Finalmente, Miriam nos comenta que también están trabajando en los hospitales: «Una vez a la semana visitamos el hospital Materno-Infantil y Pediátrico de Reducto (San Lorenzo). Allí también es manifiesta la gracia de Dios. Ahora estamos presentando una serie de enseñanzas acerca de la cirugía que el Señor Jesucristo puede hacer en nuestros corazones. Representamos una comedia donde simulamos una cirugía, en la que al niño se le extirpan las «irritaciones del mundo», y este niño sufre del fallo de la buena vida en Cristo. Sacamos de allí un juguete roto, que representa los amigos que nos fallaron; luego se quita un corazón roto, que significa la pérdida de algún ser querido; se extrae el gas de la risa, que representa las burlas y las críticas que otros hacen de nosotros; y por último, se quita una máscara del diablo, que significa los engaños de Satanás para no creerle a Cristo.

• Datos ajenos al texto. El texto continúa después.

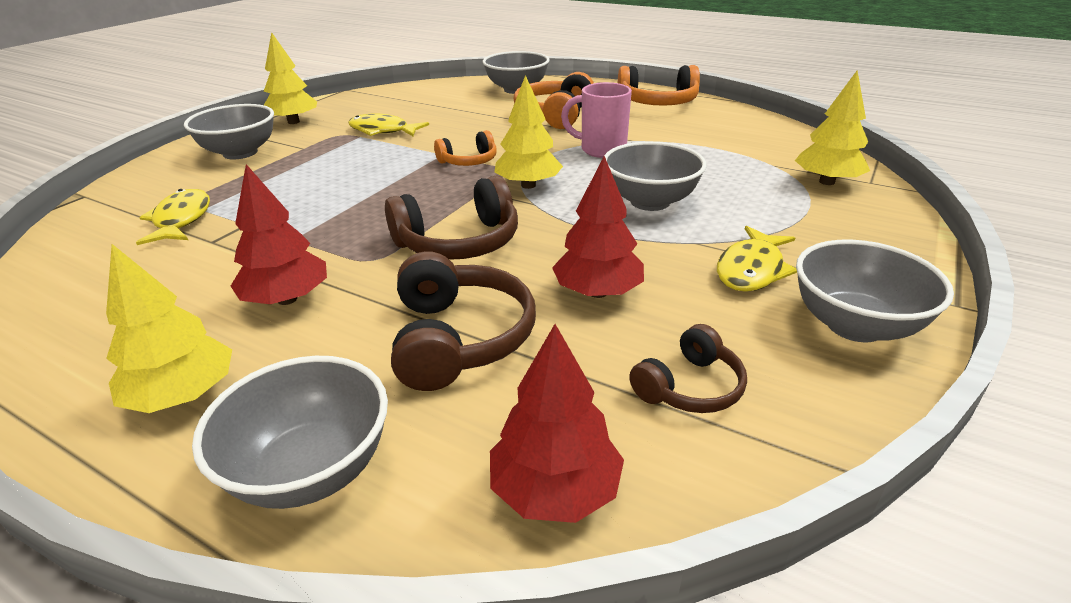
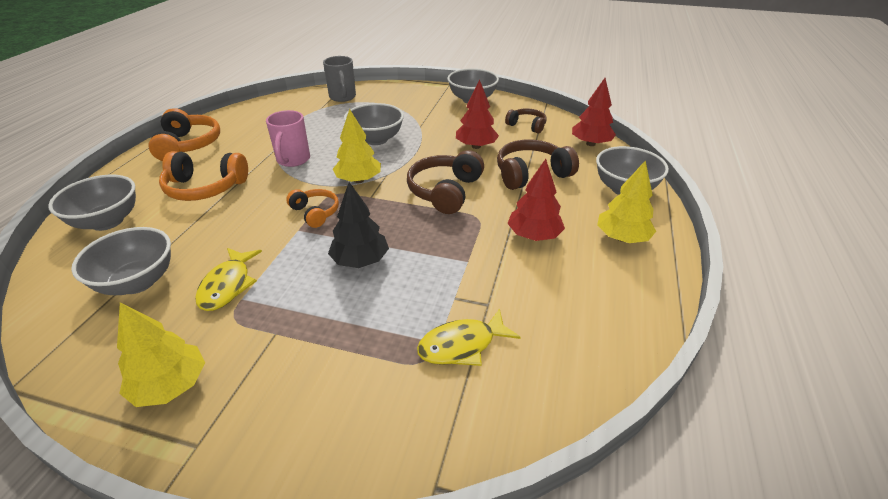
camera: 105 degrees left, 5 degrees up
grey bowl [184,104,274,159] -> grey bowl moved to [71,227,171,295]
brown headphones [385,176,518,260] -> brown headphones turned 120 degrees counterclockwise [407,150,484,214]
yellow fish [717,226,797,292] -> none
yellow tree [795,70,870,185] -> grey mug [323,56,356,102]
none -> black tree [328,182,389,268]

Finalmente, la "doctora" explica que esa misma cirugia Cristo tiene que hacernos a cada uno.

»Lo más increíble fue que una señora indígena, con su hija pequeña que tenia problemas del corazón, se acercó y se acostóen la camilla pidiéndonos que la operáramos a ella y a su hija, y que ella creía todo lo que dijimos de Cristo, que el sí le podía sanar y quitarle a ella la opresión del pecho. Luego otro señor ya mayor se acercó y nos pidió el texto de todos los versículos de salvación que estabamos cantando con algunos títeres despues de la «cirugía». En el Pediátrico también impresiona la necesidad espiritual. También visitamos el ala de Salud Mental; cuando vamos allí es muy fuerte la sensación emocional. Hay niños que sufren demasiado, y cuando los vemos reír con nosotros, cantar, orar de corazón, derramamos lágrimas porque sólo Dios Padre puede cambiar el mal en bien (Génesis 50:20). Sólo Dios puede sanarlos, y lo hace (Ezequiel 37:1-6). ¡GLORIA A DIOS!»
Mirian agradece el apoyo de UBLA a su ministerio, y ruega las oraciones de todos para ayudarla con los innumerables desafíos que debe enfrentar en esta ardua tarea.